Cancer du sein : un implant innovant veut empêcher la formation de métastases

Et si les cellules tumorales étaient capturées avant même de pouvoir former des métastases ? C’est le pari du projet CAPDCM, développé par l’Institut des Biomolécules Max Mousseron (IBMM) en partenariat avec DEMGY Frasne. Cette innovation repose sur un dispositif médical implantable biocompatible doté de microcanaux capables de piéger les cellules tumorales circulantes après l’ablation de la tumeur primaire.

Développé par l'IBMM et DEMGY, un implant innovant veut piéger les cellules tumorales avant qu'elles ne forment des métastases.
Développé par l’IBMM et DEMGY, un implant innovant veut piéger les cellules tumorales avant qu’elles ne forment des métastases. (Crédit : Ludovic Godard / DEMGY)

L’objectif est de proposer une nouvelle stratégie thérapeutique, complémentaire des traitements conventionnels. « Plutôt que d’utiliser des thérapies agressives sur la cellule tumorale, cette nouvelle approche thérapeutique permet de capter ces cellules tumorales métastatiques et de les empêcher de migrer vers d’autres tissus, voire vers des organes, explique Jean-Marie Ramirez, directeur de l’équipe oncopharmacologie à l’IBMM. L’idée, c’est d’empêcher la formation de métastases en capturant les cellules tumorales après résection de la tumeur primaire. »

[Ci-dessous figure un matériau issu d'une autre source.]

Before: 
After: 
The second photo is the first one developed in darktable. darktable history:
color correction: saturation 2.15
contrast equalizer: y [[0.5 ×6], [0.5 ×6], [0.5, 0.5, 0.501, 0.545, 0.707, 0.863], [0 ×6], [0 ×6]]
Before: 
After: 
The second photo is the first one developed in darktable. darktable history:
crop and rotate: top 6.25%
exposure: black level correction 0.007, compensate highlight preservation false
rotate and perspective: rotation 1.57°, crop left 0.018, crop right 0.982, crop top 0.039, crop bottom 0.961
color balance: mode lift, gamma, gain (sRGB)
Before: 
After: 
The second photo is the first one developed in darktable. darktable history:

Un piège à métastases contre le cancer

Le concept a déjà franchi plusieurs étapes expérimentales. Après des essais in vitro démontrant la capacité du dispositif à attirer et piéger les cellules tumorales, les chercheurs ont obtenu des résultats encourageants chez la souris. « On a développé un dispositif médical implantable où l’on a démontré que l’on pouvait également capter les cellules et les piéger », poursuit le chercheur. À terme, cette technologie pourrait aussi être adaptée à d’autres cancers solides, notamment l’hépatocarcinome ou le glioblastome.

Pour transformer cette innovation de laboratoire en dispositif médical reproductible, l’IBMM s’est appuyé sur l’expertise industrielle de DEMGY Frasne. « Nous avons récupéré les données pour transformer le concept en un système industrialisable, en termes de technique, de qualité et de répétitivité », souligne Jean-Claude Sondaz, directeur général de DEMGY Frasne.

Le principal défi a porté sur la fabrication des microcanaux. « Les formes de harpons font dix microns par dix microns, avec une contrainte sur la largeur et l’épaisseur. Les cellules ne passeront à l’intérieur que si les canaux sont parfaitement répétables et respectent ces dimensions », précise-t-il. À la croisée de la biologie, de la microfluidique et de l’ingénierie, CAPDCM illustre ainsi le potentiel des collaborations entre recherche publique et industrie pour faire émerger de nouvelles armes contre les cancers solides.